My only substantive criticisms of this book are the inconsistency of its transcription practice and the number of transcription errors. An explanation of the transcription practice in a preface, or, at the very least, in a note attached to the first transcription, is wanting. The first such explanation does not come until p. 128 n.102, where she notes that, at least in this passage, she is adding punctuation and expanding contractions. At times Youngs modernizes the i/y distinction, while at times she does not. For example, on p. 47, she has modernized the phrase "will desir," which in the manuscript reads "wyll desir." Again, on p. 77, she renders the manuscript's "denye3" as "denies." However, on p. 107, she preserves the manuscript's y in the word "swerynge." In addition, there are several places where she omits a word or a letter, or adds a word that is not in the manuscript: e.g., on p. 15, "Howbeit it hath been said that the anncestor of Neutone" should read "Howbeit it hath beene said that the ancestor of Neutone"; again on p. 15, "have been so named tyme out of minde" should read "have beene so named tyme out of minde. " Similar transcriptions errors occur on pp. 25, 37 (three times), 47, 48, 107, 111, 128, and 162. Finally, on two occasions Youngs provides the wrong folio numbers for passages from the manuscript: p. 117, n. 51 should read "Bodl, MS Lat. Misc.c.66, fo. 22v," while p. 128, n. 102 should read "Bodl, MS Lat. Misc.c.66, fo. 45r." Though none of these errors substantively detracts from Youngs's analysis, they nevertheless comprise a rather unfortunate series of editorial oversights. The bibliography is, in general, quite thorough. However, Young's argument, instead of relying on Friedrich W.D. Brie's EETS edition (from 1908), would have benefited from Lister Matheson's magisterial study of the prose Brut, as well as the description of Brut manuscripts produced by the Imagining History project at Queen's University in Belfast (available online).

These reservations notwithstanding, I found this to be a careful, compelling, and well researched discussion of Newton's life--accentuating in careful detail both its socio-economic and cultural aspects.

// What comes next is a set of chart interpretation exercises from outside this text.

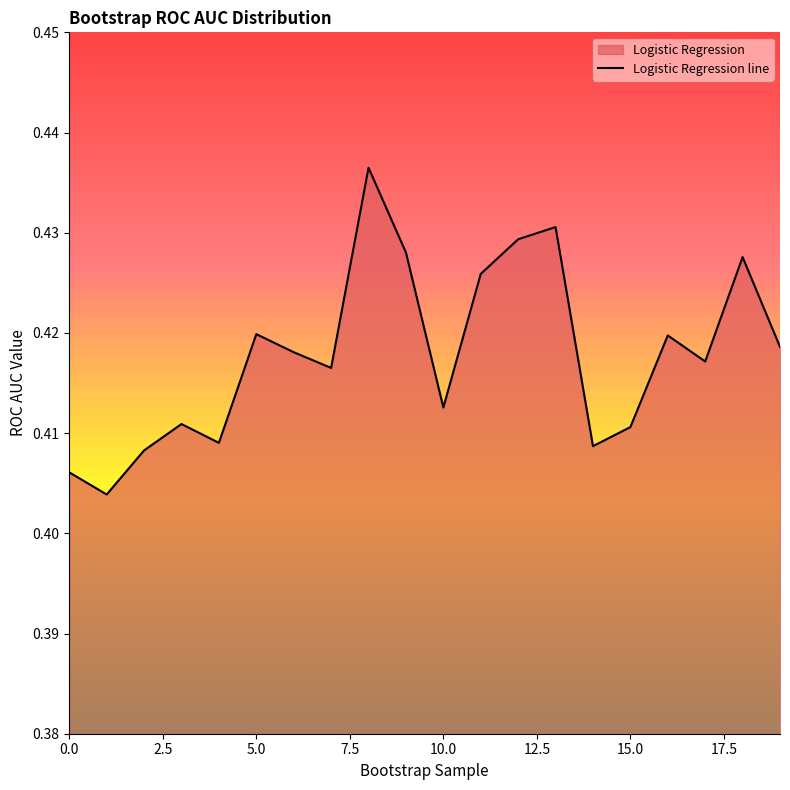

How many interior local valleys (lower than both neighbors) does the data have?

6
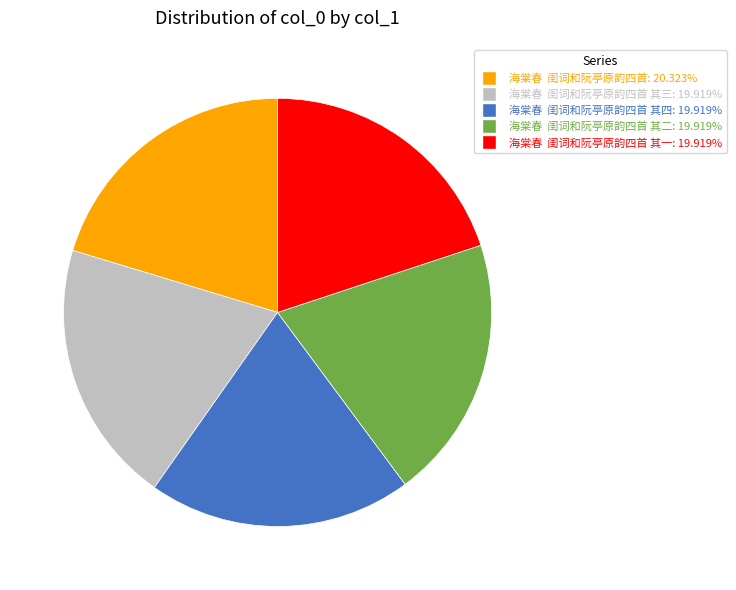

Is there a majority slice in this chart?

No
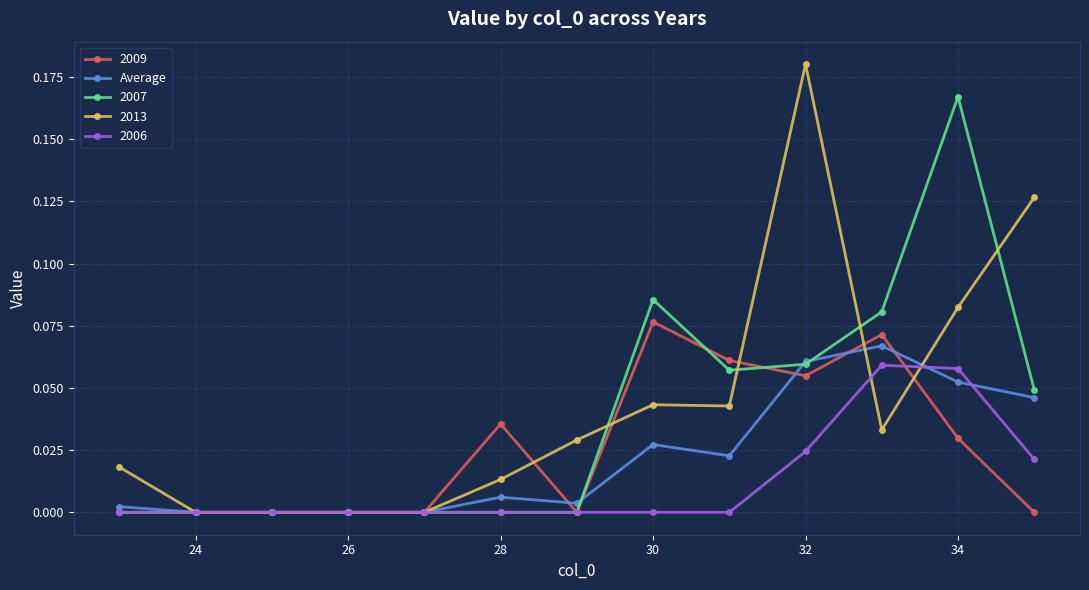

Which series has the largest range (max minus min)?

2013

The maps and plates nicely support the discussions and are well produced. Appendix Two also provides a handy and accessible sketch of the texts Newton copied (though one wishes references to the New Index of Middle English Verse had been included). As I sat in the Bodleian Library trying to work my way through MS Lat. Misc.c.66, I realized just what an accomplishment Youngs's study is. This manuscript, as it stands today, is quite difficult to read. It has been disbound and now lies in a series of mounted quires, each wrapped in thick, modern paper. When you request this manuscript, you receive a box containing a stack of these individually wrapped quires, on which are written often bewildering notes left by the conservationist from the Bodleian. (I found this one, which has been inscribed at the foot of the modern paper that holds fol. 65, representative of the complexity of this manuscript: "The 'mousehole' at the bottom left implies that when this damage occurred, the leaf lay (reversed and upside-down) at the start of the manuscript.") Given the difficulties of even navigating this manuscript, it is impressive that Youngs was able to extrapolate such a compelling and convincing narrative.

Youngs's careful analyses of Newton's commonplace book remind us that the literary and the documentary worlds of late medieval England were not so discrete as modern disciplinary boundaries would have it. Newton composed original poetry and inscribed prayers in the same codex in which he kept his manorial accounts. In this regard, Youngs's study stands in the tradition of Richard Firth Green's Poets and Princepleasers, which similarly foregrounded the material contexts in which poetry was practiced. Given Youngs's emphasis on late medieval English social history, religious practice, and literature, her book offers much to those who, following in the footsteps of Humphrey Newton, are interested in all three areas of study.